Examine each line of the listing below. Copy those in which the string "απίθανη" appears.

#####

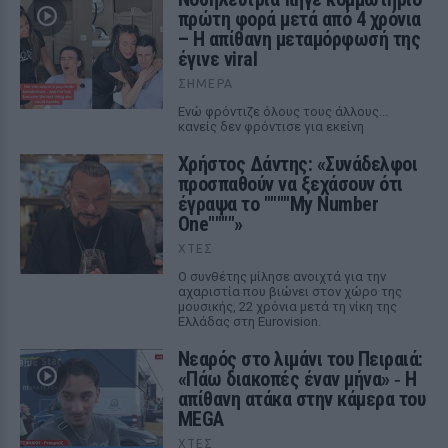
πρώτη φορά μετά από 4 χρόνια
– Η απίθανη μεταμόρφωσή της
έγινε viral
ΣΉΜΕΡΑ
Ενώ φρόντιζε όλους τους άλλους...
κανείς δεν φρόντισε για εκείνη
Χρήστος Δάντης: «Συνάδελφοι
προσπαθούν να ξεχάσουν ότι
έγραψα το """"My Number
One""""»
ΧΤΕΣ
Ο συνθέτης μίλησε ανοιχτά για την
αχαριστία που βιώνει στον χώρο της
μουσικής, 22 χρόνια μετά τη νίκη της
Ελλάδας στη Eurovision.
Νεαρός στο λιμάνι του Πειραιά:
«Πάω διακοπές έναν μήνα» ‑ Η
απίθανη ατάκα στην κάμερα του
MEGA
ΧΤΕΣ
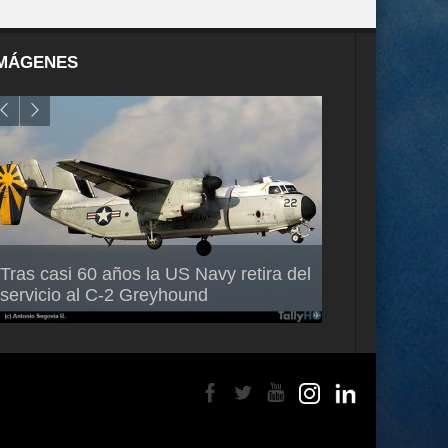
MÁGENES
Air France-KLM anuncia a Guilhem
Thales multipl
Tras casi 60 años la US Navy retira del
Mallet como nuevo Director General
capacidad de 
servicio al C-2 Greyhound
para América Latina
en Brasil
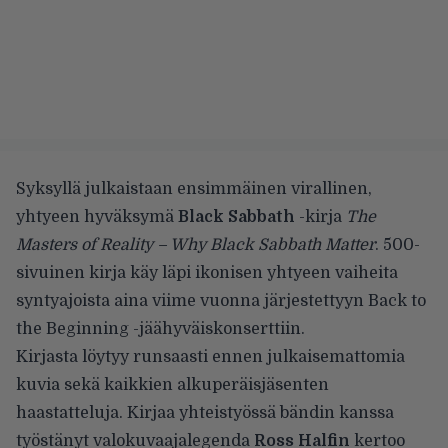
Syksyllä
julkaistaan
ensimmäinen virallinen,
yhtyeen hyväksymä
Black Sabbath
-kirja
The
Masters of Reality – Why Black Sabbath Matter
. 500-
sivuinen kirja käy läpi ikonisen yhtyeen vaiheita
syntyajoista aina viime vuonna järjestettyyn Back to
the Beginning -jäähyväiskonserttiin.
Kirjasta löytyy runsaasti ennen julkaisemattomia
kuvia sekä kaikkien alkuperäisjäsenten
haastatteluja. Kirjaa yhteistyössä bändin kanssa
työstänyt valokuvaajalegenda
Ross Halfin
kertoo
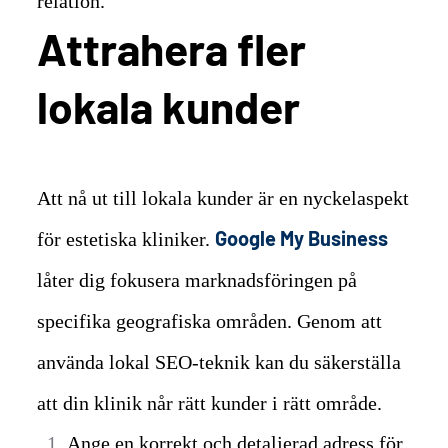
relation.
Attrahera fler
lokala kunder
Att nå ut till lokala kunder är en nyckelaspekt
Google My Business
för estetiska kliniker.
låter dig fokusera marknadsföringen på
specifika geografiska områden. Genom att
använda lokal SEO-teknik kan du säkerställa
att din klinik når rätt kunder i rätt område.
Ange en korrekt och detaljerad adress för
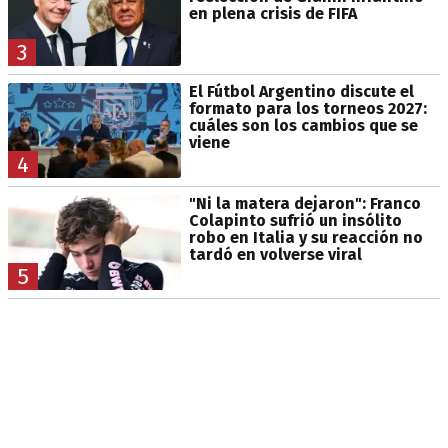
en plena crisis de FIFA
3
El Fútbol Argentino discute el
formato para los torneos 2027:
cuáles son los cambios que se
viene
4
"Ni la matera dejaron": Franco
Colapinto sufrió un insólito
robo en Italia y su reacción no
tardó en volverse viral
5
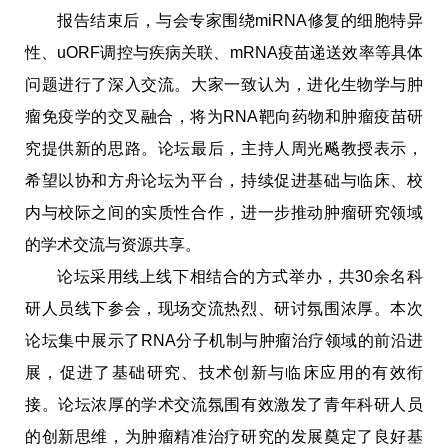
报告结束后，与会专家围绕miRNA修复的细胞特异
性、uORF调控与疾病关联、mRNA疫苗递送效率等具体
问题进行了深入交流。大家一致认为，进化生物学与肿
瘤免疫学的交叉融合，将为RNA靶向药物和肿瘤疫苗研
究提供新的思路。论坛最后，主持人周光飚教授表示，
希望以协和方舟论坛为平台，持续促进基础与临床、校
内与校际之间的实质性合作，进一步推动肿瘤研究领域
的学术交流与资源共享。
论坛采用线上线下相结合的方式举办，共30余名科
研人员线下参会，现场交流热烈、研讨氛围浓厚。本次
论坛集中展示了RNA分子机制与肿瘤治疗领域的前沿进
展，促进了基础研究、技术创新与临床应用的有效衔
接。论坛浓厚的学术交流氛围有效激发了青年科研人员
的创新思维，为肿瘤精准治疗研究的发展奠定了良好基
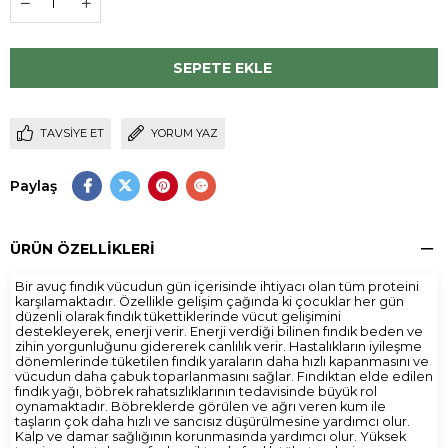
TAVSIYE ET
YORUM YAZ
Paylaş
ÜRÜN ÖZELLIKLERI
Bir avuç fındık vücudun gün içerisinde ihtiyacı olan tüm proteini
karşılamaktadır. Özellikle gelişim çağında ki çocuklar her gün
düzenli olarak fındık tükettiklerinde vücut gelişimini
destekleyerek, enerji verir. Enerji verdiği bilinen fındık beden ve
zihin yorgunluğunu gidererek canlılık verir. Hastalıkların iyileşme
dönemlerinde tüketilen fındık yaraların daha hızlı kapanmasını ve
vücudun daha çabuk toparlanmasını sağlar. Fındıktan elde edilen
fındık yağı, böbrek rahatsızlıklarının tedavisinde büyük rol
oynamaktadır. Böbreklerde görülen ve ağrı veren kum ile
taşların çok daha hızlı ve sancısız düşürülmesine yardımcı olur.
Kalp ve damar sağlığının korunmasında yardımcı olur. Yüksek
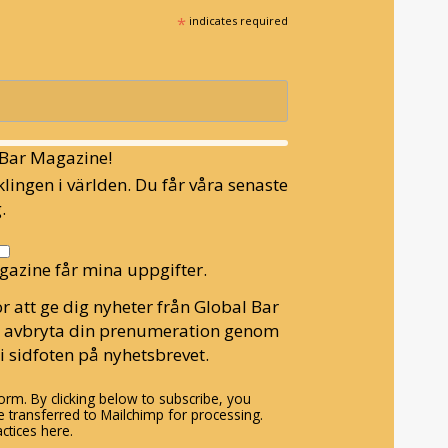
*
indicates required
l Bar Magazine!
lingen i världen. Du får våra senaste
.
gazine får mina uppgifter.
r att ge dig nyheter från Global Bar
n avbryta din prenumeration genom
i sidfoten på nyhetsbrevet.
rm. By clicking below to subscribe, you
 transferred to Mailchimp for processing.
ctices here.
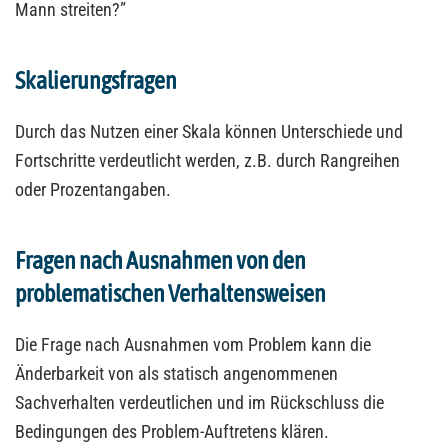
Mann streiten?”
Skalierungsfragen
Durch das Nutzen einer Skala können Unterschiede und
Fortschritte verdeutlicht werden, z.B. durch Rangreihen
oder Prozentangaben.
Fragen nach Ausnahmen von den
problematischen Verhaltensweisen
Die Frage nach Ausnahmen vom Problem kann die
Änderbarkeit von als statisch angenommenen
Sachverhalten verdeutlichen und im Rückschluss die
Bedingungen des Problem-Auftretens klären.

#####

_SOLUTION TO THIS TASK:_
– Η απίθανη μεταμόρφωσή της
απίθανη ατάκα στην κάμερα του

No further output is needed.